» Activity: Transcribe the data below verbatim from the line with "index dip: (263, 284)" to the line with "pinky tip: (29, 76)". Include both of those lines.

» Task material:
○ ○ ○ ○ ○

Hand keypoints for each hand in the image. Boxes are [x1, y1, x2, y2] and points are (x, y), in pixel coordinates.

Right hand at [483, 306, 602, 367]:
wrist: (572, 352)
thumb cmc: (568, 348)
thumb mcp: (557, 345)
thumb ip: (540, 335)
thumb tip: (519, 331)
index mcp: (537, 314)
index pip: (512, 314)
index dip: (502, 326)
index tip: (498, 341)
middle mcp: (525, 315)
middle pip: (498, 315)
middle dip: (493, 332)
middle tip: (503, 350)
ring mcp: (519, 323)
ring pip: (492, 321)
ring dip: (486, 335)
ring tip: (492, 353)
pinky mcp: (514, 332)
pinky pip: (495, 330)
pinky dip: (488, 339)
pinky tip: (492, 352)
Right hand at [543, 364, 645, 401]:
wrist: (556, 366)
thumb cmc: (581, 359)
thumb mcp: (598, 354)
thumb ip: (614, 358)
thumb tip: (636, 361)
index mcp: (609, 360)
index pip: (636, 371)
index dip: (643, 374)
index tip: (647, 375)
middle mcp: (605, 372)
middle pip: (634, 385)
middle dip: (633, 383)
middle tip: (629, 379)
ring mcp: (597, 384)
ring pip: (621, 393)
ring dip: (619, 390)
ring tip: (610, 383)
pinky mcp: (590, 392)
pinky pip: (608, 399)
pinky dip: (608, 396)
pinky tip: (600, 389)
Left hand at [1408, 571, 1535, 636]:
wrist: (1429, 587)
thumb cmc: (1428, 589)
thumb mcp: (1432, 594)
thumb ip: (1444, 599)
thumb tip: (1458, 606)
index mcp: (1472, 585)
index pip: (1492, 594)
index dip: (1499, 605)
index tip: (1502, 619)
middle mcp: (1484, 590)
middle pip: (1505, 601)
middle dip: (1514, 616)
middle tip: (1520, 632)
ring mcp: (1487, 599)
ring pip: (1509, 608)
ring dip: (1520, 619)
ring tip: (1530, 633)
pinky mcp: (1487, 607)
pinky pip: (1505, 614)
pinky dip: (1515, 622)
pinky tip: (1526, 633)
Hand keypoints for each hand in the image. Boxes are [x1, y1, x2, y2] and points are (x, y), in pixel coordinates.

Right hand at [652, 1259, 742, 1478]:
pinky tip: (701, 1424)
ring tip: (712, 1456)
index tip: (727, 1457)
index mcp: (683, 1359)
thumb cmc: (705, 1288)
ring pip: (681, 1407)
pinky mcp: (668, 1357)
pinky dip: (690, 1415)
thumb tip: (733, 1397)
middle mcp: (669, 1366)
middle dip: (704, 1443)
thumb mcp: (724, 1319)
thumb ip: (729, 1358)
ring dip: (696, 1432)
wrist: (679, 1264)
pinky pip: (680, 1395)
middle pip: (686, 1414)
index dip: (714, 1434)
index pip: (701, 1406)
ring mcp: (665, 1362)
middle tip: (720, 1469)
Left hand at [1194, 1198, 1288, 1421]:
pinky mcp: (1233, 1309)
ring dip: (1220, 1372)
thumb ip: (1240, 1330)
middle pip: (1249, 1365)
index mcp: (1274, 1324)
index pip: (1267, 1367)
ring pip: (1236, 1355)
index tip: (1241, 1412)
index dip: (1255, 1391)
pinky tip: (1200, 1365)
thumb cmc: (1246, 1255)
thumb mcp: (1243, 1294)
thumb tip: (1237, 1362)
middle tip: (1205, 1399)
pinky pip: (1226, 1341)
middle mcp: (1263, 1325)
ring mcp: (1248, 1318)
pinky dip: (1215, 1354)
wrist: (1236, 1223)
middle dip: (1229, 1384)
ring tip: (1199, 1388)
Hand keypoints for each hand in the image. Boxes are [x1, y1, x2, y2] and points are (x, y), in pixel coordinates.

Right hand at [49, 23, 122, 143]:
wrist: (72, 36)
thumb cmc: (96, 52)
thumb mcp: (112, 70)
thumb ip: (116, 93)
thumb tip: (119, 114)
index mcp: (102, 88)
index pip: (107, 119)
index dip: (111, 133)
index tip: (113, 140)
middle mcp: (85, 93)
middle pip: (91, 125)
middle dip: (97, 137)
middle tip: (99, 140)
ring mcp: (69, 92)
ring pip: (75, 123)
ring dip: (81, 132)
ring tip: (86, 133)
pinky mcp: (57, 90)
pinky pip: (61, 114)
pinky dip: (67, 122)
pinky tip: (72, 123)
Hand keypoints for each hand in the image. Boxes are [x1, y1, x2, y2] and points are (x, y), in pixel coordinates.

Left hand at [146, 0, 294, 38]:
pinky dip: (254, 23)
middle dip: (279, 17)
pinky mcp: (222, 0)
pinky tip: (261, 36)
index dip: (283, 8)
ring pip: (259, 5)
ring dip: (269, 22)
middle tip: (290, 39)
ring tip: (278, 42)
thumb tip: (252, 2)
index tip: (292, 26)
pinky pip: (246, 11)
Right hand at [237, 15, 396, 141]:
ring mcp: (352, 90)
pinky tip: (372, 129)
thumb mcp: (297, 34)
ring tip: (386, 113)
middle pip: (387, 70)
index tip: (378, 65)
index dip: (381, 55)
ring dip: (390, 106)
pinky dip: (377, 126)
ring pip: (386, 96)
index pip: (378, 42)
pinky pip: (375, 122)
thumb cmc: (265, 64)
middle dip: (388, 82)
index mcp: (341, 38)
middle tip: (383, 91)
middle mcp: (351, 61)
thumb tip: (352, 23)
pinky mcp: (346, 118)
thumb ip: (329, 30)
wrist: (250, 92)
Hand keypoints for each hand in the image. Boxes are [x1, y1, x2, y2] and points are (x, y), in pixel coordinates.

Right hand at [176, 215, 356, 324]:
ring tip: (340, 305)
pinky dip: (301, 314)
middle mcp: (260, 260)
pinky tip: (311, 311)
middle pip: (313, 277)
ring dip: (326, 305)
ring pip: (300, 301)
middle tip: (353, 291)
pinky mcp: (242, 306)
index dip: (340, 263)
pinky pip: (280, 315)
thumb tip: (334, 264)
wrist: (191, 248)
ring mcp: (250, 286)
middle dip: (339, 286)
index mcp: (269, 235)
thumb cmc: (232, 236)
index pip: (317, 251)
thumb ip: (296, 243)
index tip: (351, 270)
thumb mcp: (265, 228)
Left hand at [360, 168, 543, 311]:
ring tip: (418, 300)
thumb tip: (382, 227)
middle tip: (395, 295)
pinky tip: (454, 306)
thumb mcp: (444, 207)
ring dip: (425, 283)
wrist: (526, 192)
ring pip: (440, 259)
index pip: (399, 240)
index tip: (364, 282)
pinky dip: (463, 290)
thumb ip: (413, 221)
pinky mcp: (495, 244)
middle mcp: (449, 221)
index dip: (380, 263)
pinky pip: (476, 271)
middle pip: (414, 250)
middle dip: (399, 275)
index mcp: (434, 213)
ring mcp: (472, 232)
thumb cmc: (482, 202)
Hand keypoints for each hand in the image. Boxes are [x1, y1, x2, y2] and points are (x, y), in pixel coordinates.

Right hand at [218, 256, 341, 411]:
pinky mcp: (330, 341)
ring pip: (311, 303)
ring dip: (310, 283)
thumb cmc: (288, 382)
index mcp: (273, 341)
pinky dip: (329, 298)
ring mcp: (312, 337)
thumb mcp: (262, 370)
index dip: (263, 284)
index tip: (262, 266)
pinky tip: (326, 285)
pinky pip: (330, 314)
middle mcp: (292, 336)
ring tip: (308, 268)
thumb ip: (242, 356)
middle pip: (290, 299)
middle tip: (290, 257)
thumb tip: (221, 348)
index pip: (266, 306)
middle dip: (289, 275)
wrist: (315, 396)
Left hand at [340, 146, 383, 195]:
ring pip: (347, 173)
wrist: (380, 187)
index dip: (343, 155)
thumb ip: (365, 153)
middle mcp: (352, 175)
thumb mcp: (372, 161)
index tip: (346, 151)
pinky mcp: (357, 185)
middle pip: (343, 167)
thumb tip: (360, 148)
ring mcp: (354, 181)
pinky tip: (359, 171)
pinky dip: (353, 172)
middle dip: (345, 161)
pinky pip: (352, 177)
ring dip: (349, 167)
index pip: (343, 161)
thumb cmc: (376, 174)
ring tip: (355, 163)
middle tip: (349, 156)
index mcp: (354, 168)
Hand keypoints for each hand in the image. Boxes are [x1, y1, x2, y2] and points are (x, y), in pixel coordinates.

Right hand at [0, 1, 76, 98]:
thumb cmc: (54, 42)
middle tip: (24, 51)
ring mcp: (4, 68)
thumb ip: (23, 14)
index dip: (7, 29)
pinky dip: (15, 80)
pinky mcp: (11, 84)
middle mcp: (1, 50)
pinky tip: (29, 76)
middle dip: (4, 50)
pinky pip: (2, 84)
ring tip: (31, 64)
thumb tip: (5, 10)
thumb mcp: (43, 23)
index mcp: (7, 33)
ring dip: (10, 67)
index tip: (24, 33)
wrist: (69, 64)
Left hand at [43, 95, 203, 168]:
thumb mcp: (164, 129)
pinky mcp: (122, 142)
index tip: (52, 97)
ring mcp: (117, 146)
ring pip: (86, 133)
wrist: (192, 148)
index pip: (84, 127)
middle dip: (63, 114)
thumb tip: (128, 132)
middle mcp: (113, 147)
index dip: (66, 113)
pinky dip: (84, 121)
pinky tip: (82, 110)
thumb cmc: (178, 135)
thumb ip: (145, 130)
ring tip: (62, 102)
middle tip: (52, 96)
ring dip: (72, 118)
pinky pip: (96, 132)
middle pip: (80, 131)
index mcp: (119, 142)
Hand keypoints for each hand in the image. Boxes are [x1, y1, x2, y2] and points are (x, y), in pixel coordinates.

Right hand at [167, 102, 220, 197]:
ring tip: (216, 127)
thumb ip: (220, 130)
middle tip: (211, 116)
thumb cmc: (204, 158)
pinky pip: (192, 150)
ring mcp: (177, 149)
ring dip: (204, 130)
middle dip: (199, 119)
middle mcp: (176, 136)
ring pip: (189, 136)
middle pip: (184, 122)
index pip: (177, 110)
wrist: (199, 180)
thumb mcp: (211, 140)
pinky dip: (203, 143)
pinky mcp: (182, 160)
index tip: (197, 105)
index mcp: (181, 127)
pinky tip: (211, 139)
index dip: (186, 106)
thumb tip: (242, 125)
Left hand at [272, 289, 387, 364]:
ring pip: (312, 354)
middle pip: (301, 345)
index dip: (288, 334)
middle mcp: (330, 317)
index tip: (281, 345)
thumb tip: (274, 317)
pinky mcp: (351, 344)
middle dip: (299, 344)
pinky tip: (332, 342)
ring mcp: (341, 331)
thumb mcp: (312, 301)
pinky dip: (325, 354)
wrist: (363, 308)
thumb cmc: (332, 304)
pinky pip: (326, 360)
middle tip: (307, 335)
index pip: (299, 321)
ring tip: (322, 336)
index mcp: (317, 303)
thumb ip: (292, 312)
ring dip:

○ ○ ○ ○ ○

» Output for this exercise:
index dip: (263, 284)
index tip: (262, 266)
pinky tip: (326, 285)
pinky pip: (330, 314)
middle mcp: (292, 336)
ring tip: (308, 268)
thumb ip: (242, 356)
middle pip: (290, 299)
middle tip: (290, 257)
thumb tip: (221, 348)
index pip: (266, 306)
middle dip: (289, 275)
wrist: (315, 396)
Left hand at [340, 146, 383, 195]:
ring pip: (347, 173)
wrist: (380, 187)
index dip: (343, 155)
thumb ip: (365, 153)
middle mcp: (352, 175)
thumb mcp: (372, 161)
index tip: (346, 151)
pinky mcp: (357, 185)
middle pip: (343, 167)
thumb tip: (360, 148)
ring mcp: (354, 181)
pinky tip: (359, 171)
pinky dip: (353, 172)
middle dip: (345, 161)
pinky pip: (352, 177)
ring dip: (349, 167)
index pip: (343, 161)
thumb cmc: (376, 174)
ring tip: (355, 163)
middle tip: (349, 156)
index mcp: (354, 168)
Hand keypoints for each hand in the image. Boxes are [x1, y1, x2, y2] and points are (x, y), in pixel coordinates.

Right hand at [0, 1, 76, 98]:
thumb cmc: (54, 42)
middle tip: (24, 51)
ring mcp: (4, 68)
thumb ip: (23, 14)
index dip: (7, 29)
pinky dip: (15, 80)
pinky mcp: (11, 84)
middle mcp: (1, 50)
pinky tip: (29, 76)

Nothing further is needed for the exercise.